▸ Prompt
Copy all records verbatim.

▸ Information shown
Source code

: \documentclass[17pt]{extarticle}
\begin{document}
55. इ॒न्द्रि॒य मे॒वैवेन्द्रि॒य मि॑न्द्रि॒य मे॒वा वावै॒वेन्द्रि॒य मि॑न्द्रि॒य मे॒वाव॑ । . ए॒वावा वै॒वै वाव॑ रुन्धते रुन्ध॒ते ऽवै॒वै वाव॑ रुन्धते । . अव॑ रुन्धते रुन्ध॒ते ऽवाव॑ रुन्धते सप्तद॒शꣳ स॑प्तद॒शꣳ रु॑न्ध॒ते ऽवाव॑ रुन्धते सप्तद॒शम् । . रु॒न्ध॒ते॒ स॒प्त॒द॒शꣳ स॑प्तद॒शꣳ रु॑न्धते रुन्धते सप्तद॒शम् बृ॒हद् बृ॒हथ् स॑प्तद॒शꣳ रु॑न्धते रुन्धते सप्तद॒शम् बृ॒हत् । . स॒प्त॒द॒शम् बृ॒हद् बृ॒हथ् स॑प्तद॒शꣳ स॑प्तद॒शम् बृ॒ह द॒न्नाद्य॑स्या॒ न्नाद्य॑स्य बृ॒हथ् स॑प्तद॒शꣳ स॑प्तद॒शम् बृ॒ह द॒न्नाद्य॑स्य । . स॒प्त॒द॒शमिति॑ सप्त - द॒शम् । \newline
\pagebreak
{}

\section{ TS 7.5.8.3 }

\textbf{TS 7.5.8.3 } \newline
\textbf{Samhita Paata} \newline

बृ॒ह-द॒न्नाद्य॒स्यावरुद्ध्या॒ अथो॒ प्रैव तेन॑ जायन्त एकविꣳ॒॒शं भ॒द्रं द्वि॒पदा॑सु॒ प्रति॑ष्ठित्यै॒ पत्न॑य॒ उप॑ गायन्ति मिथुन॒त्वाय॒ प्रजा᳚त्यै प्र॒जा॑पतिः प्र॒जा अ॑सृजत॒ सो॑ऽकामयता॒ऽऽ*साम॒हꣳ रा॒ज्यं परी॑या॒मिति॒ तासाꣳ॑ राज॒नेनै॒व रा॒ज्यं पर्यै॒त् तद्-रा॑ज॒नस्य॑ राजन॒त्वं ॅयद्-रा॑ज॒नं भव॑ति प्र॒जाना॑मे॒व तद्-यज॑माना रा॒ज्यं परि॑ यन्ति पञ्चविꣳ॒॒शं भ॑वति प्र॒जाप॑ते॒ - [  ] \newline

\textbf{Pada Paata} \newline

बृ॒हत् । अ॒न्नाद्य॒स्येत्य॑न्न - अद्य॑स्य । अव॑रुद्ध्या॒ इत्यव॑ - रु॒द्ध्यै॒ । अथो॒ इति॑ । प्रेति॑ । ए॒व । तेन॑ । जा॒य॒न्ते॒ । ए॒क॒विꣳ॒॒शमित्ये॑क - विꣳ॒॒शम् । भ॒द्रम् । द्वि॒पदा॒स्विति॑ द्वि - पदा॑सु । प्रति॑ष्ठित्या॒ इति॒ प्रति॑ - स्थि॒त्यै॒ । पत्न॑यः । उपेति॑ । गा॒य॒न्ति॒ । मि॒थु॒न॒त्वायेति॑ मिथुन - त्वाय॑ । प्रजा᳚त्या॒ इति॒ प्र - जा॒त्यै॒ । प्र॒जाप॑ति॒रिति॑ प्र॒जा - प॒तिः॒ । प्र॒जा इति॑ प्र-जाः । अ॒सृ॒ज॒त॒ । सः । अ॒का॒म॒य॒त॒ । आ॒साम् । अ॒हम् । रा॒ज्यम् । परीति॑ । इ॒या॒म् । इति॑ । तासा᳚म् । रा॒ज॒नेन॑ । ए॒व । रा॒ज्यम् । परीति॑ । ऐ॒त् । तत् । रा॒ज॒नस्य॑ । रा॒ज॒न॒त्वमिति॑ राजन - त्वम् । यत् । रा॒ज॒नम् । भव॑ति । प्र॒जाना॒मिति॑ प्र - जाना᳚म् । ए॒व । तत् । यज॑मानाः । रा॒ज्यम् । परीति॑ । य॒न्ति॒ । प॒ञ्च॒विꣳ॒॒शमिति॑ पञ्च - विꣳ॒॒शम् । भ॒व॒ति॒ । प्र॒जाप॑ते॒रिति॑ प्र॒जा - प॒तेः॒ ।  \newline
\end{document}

▸ Solution to the problem
Source code

: \documentclass[17pt]{extarticle}
\begin{document}
55. इ॒न्द्रि॒य मे॒वैवेन्द्रि॒य मि॑न्द्रि॒य मे॒वा वावै॒वेन्द्रि॒य मि॑न्द्रि॒य मे॒वाव॑ । . ए॒वावा वै॒वै वाव॑ रुन्धते रुन्ध॒ते ऽवै॒वै वाव॑ रुन्धते । . अव॑ रुन्धते रुन्ध॒ते ऽवाव॑ रुन्धते सप्तद॒शꣳ स॑प्तद॒शꣳ रु॑न्ध॒ते ऽवाव॑ रुन्धते सप्तद॒शम् । . रु॒न्ध॒ते॒ स॒प्त॒द॒शꣳ स॑प्तद॒शꣳ रु॑न्धते रुन्धते सप्तद॒शम् बृ॒हद् बृ॒हथ् स॑प्तद॒शꣳ रु॑न्धते रुन्धते सप्तद॒शम् बृ॒हत् । . स॒प्त॒द॒शम् बृ॒हद् बृ॒हथ् स॑प्तद॒शꣳ स॑प्तद॒शम् बृ॒ह द॒न्नाद्य॑स्या॒ न्नाद्य॑स्य बृ॒हथ् स॑प्तद॒शꣳ स॑प्तद॒शम् बृ॒ह द॒न्नाद्य॑स्य । . स॒प्त॒द॒शमिति॑ सप्त - द॒शम् । \newline
\pagebreak
{}

\section{ TS 7.5.8.3 }

\textbf{TS 7.5.8.3 } \newline
\textbf{Samhita Paata} \newline

बृ॒ह-द॒न्नाद्य॒स्यावरुद्ध्या॒ अथो॒ प्रैव तेन॑ जायन्त एकविꣳ॒॒शं भ॒द्रं द्वि॒पदा॑सु॒ प्रति॑ष्ठित्यै॒ पत्न॑य॒ उप॑ गायन्ति मिथुन॒त्वाय॒ प्रजा᳚त्यै प्र॒जा॑पतिः प्र॒जा अ॑सृजत॒ सो॑ऽकामयता॒ऽऽ*साम॒हꣳ रा॒ज्यं परी॑या॒मिति॒ तासाꣳ॑ राज॒नेनै॒व रा॒ज्यं पर्यै॒त् तद्-रा॑ज॒नस्य॑ राजन॒त्वं ॅयद्-रा॑ज॒नं भव॑ति प्र॒जाना॑मे॒व तद्-यज॑माना रा॒ज्यं परि॑ यन्ति पञ्चविꣳ॒॒शं भ॑वति प्र॒जाप॑ते॒ - [  ] \newline

\textbf{Pada Paata} \newline

बृ॒हत् । अ॒न्नाद्य॒स्येत्य॑न्न - अद्य॑स्य । अव॑रुद्ध्या॒ इत्यव॑ - रु॒द्ध्यै॒ । अथो॒ इति॑ । प्रेति॑ । ए॒व । तेन॑ । जा॒य॒न्ते॒ । ए॒क॒विꣳ॒॒शमित्ये॑क - विꣳ॒॒शम् । भ॒द्रम् । द्वि॒पदा॒स्विति॑ द्वि - पदा॑सु । प्रति॑ष्ठित्या॒ इति॒ प्रति॑ - स्थि॒त्यै॒ । पत्न॑यः । उपेति॑ । गा॒य॒न्ति॒ । मि॒थु॒न॒त्वायेति॑ मिथुन - त्वाय॑ । प्रजा᳚त्या॒ इति॒ प्र - जा॒त्यै॒ । प्र॒जाप॑ति॒रिति॑ प्र॒जा - प॒तिः॒ । प्र॒जा इति॑ प्र-जाः । अ॒सृ॒ज॒त॒ । सः । अ॒का॒म॒य॒त॒ । आ॒साम् । अ॒हम् । रा॒ज्यम् । परीति॑ । इ॒या॒म् । इति॑ । तासा᳚म् । रा॒ज॒नेन॑ । ए॒व । रा॒ज्यम् । परीति॑ । ऐ॒त् । तत् । रा॒ज॒नस्य॑ । रा॒ज॒न॒त्वमिति॑ राजन - त्वम् । यत् । रा॒ज॒नम् । भव॑ति । प्र॒जाना॒मिति॑ प्र - जाना᳚म् । ए॒व । तत् । यज॑मानाः । रा॒ज्यम् । परीति॑ । य॒न्ति॒ । प॒ञ्च॒विꣳ॒॒शमिति॑ पञ्च - विꣳ॒॒शम् । भ॒व॒ति॒ । प्र॒जाप॑ते॒रिति॑ प्र॒जा - प॒तेः॒ ।  \newline
\end{document}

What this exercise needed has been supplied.